PASSAGE SHOWN:
····················

Dating someone who doesn’t like who I’m becoming taught me a lot.
I’ve been in the same relationship for the past four years. I’m 25. For the majority of my early twenties, I have been dating the same person. But I am the furthest thing from the same person I was at the start — and it shows.
It wasn’t until our relationship started cracking that there was room for me to expand — to break open into the fullest expression of myself. In fact, there still isn’t enough room.
It’s only a matter of time before the walls of this relationship burst open entirely. But that’s okay — we didn’t build this relationship to be flexible. We didn’t build our relationship to mold itself to fit new versions of us. We built it around what we wanted each other to be.
That’s what happens when you are young unless you get lucky enough to find someone who gives you the space to grow. Someone who will commit to loving every version of you.
If I have learned one thing from this relationship, it is…I want to define myself on my own terms.
I want to know what I want in a relationship. I don’t want to settle for a love that crams me in a box that I’ve outgrown.
An Argument Against Committed Relationships in Your Early Twenties
There are many reasons why staying single in your early twenties is encouraged — but I never understood the most pressing reason until now.
It’s difficult to create yourself when you have to play within the lines of your partner’s expectations.
Expectations are natural in a relationship. But in your early twenties, expectations can quickly turn into limitations.
My advice, be single in your twenties so you can do whatever you want without worrying about someone else being okay with it. You can try new things, meet new people. Decide you like something and then decide you hate it, have a few failed relationships, have a streak of being completely alone. It’s all up to you.

····················

SUPPLIED MATERIAL:
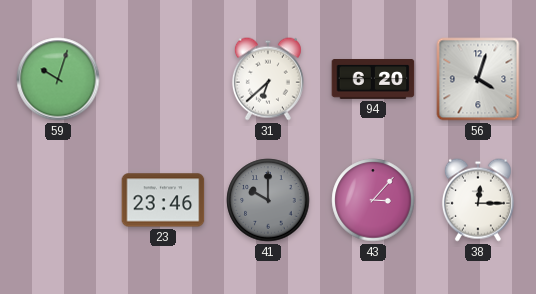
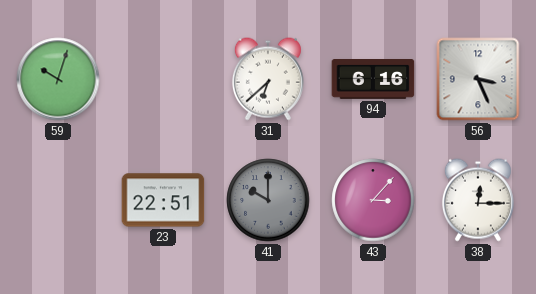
94: 6:20 -> 6:16
56: 4:03 -> 3:26
23: 23:46 -> 22:51
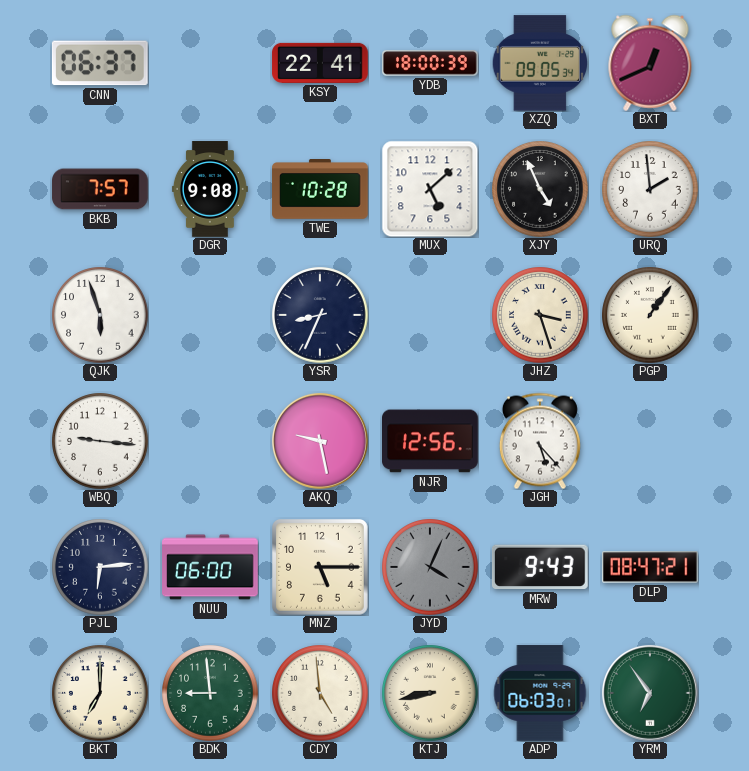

····················

PROBLEMS TO WORK ON:
- 1) In the essay on staying single in your early twenties, how long has the writer been in the same relationship?
- 2) In the essay on staying single in your early twenties, list every activity the closing advice names as something a single person can do.
- 3) Write the next part of the essay on staying single in your early twenties, starting after its last sentence.

ANSWERS:
- 1) Four years.

- 2)
- Try new things
- Meet new people
- Decide you like something and then decide you hate it
- Have a few failed relationships
- Have a streak of being completely alone

- 3)
Take a deep dive into creating the person you want to be. So you can become the multi-faceted, beautiful, fully blossoming version of yourself on your own terms.
In committed relationships, it can become easy to fall into the same patterns and routines. We hold ourselves back and stay the same for fear of losing the love of our partner. Only to lose ourselves.
If you are currently in a healthy relationship, I’m not encouraging you to break things off. But I am encouraging you to step into the most authentic version of yourself. Stop holding yourself back to make others comfortable, and if your relationship crumbles because of it, good.
Don’t shrink yourself to make others comfortable. Expand, expand, expand and watch the magic happen.
Our twenties are some of the most transformative, confusing, and challenging years of our lives. It can be nice to have someone to navigate those years with, but not at the price of living a life that doesn’t set your soul on fire.
Darling, it’s time to create yourself.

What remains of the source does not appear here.